I love this time of year. Even though I haven't practiced religion in years, the season of Lent still means something to me. It's a time of renewal, a time to atone for past transgressions, to admit to your failings and make the effort to do better. It's a time to lift up your heart and see the good in yourself as well as in other people. And it's at time to think - what have I done for others? Have I carried someone else's burden? Have I given of myself, spiritually or emotionally, to those who asked for it? You don't have to subscribe to any particular religious doctrine to think about those things. It's just that all those years of partaking in Lenten activities made so much of that a part of who I am, so even though I gave up the core of what Lent is, I still took with me some of the valuable lessons.
Have you ever seen a re-enactment of the stations of the cross? It is one of the most powerful things I have ever seen in my life. I say that without exaggeration. What makes it so moving is the absolute faith and hope that are entwined with the despair and sadness. It's sometimes hard to watch. It's sometimes harder to understand. WhenJesus falls for the second time(the seventh station), that's the one that breaks my heart. Even all these years later, even after denouncing belief in what Jesus held to be true (that he is the son of God), even after giving up my faith, I still cry when I witness the stations.
I don't know if all that really happened. Part of my disbelief in the Catholic church is my disbelief in most of the bible. Still, who hasn't seen or read a work of fiction that moved them to tears or made them rethink parts of their life? I'm sure we all have at one time or another. And I don't mean to belittle anyone's faith by saying these things - I admire your faith. I sometimes envy it. There are times I miss having something larger than myself to believe in or to look towards when I'm in need of guidance or reassurance. There are times I miss the group experience of church, the shared beliefs, the singing, the feeling that we all had a common ground that was moving us toward something bigger than us.
I like to think I took the best part of what I learned in church and on my own and brought it with me to my life outside religion.
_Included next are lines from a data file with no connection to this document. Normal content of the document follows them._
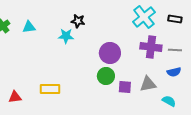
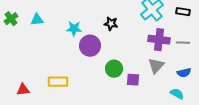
black star: (78, 21) -> (111, 24), moved
purple circle: (110, 53) -> (90, 46), moved
blue semicircle: (174, 72) -> (184, 73), moved
gray triangle: (148, 84) -> (156, 66), moved, turned -36

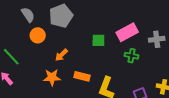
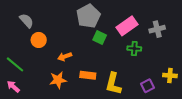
gray pentagon: (61, 16) -> (88, 16), moved
green square: (98, 40) -> (100, 37), turned 32
orange arrow: (61, 55) -> (65, 57), turned 32

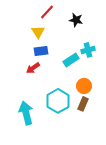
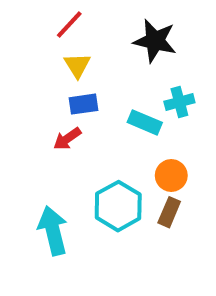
red line: (47, 12) -> (69, 24), moved
black star: (76, 20) -> (155, 41), size x1.5
cyan rectangle: (71, 60) -> (145, 122), turned 56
You don't have to be a follower of Christ to live a Christ-like life. Kindness, forgiveness, selflessness, service to others, tolerance, love - those are all things any human being should strive for. The fact that Jesus devoted his life - his entire being - to these virtues is both admirable and awe inspiring. If I can take all the lessons learned through Jesus and apply them to my life, then all those years in catechism and church did not go to waste.
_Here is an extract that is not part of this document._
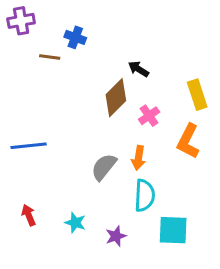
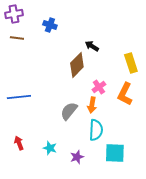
brown line: (50, 57) -> (17, 38), moved
pink cross: (149, 116) -> (99, 87), moved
And so Lent begins again and, while I should concentrate all year round on being a good person and living an unselfish life, it's this season that reminds me to make more of an effort, to renew my faith in myself, to find the good in everyone, to sacrifice for others, to stand tall in my beliefs and to remember and thank anyone who has sacrificed for me.
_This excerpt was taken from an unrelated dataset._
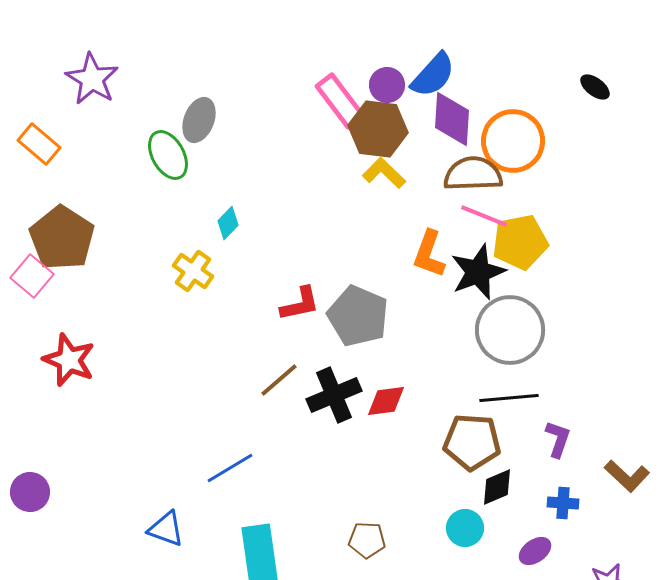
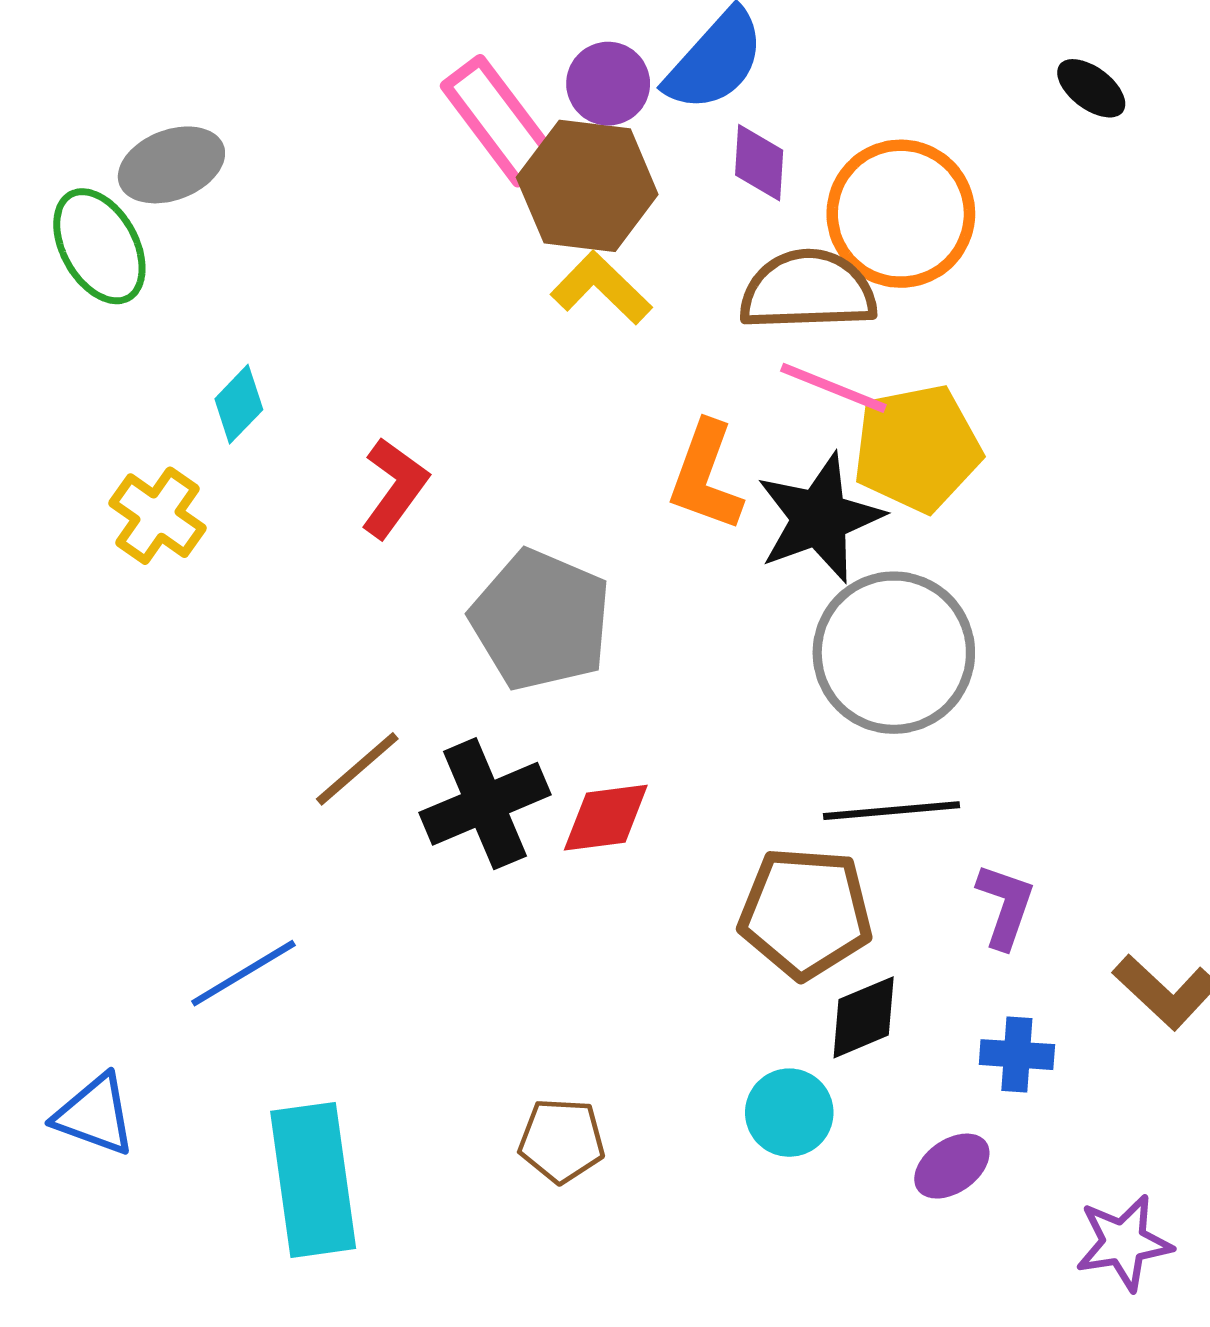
purple diamond: (452, 119) -> (759, 163), size x0.6
gray ellipse: (199, 120) -> (171, 165), turned 48
red L-shape: (300, 304) -> (394, 488), moved, turned -42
When people ask my how, as an atheist, can I honestly raise my children with any kind of faith or morals or values, I give them the short answer: because I still believe in the core teachings of Jesus. I've gotten weird responses to that - some people have responded angrily, telling me that Jesus wouldn't want me and that I'm making a mockery of their beliefs by co-opting their savior. That's not my intent, of course. Many people find their life's beliefs through historical figures, maybe in philosophers or economists or authors.
Wherever you find something that pulls at your heart or your mind and makes you want to be a better person or make a difference in this world, embrace it, regardless of what people say.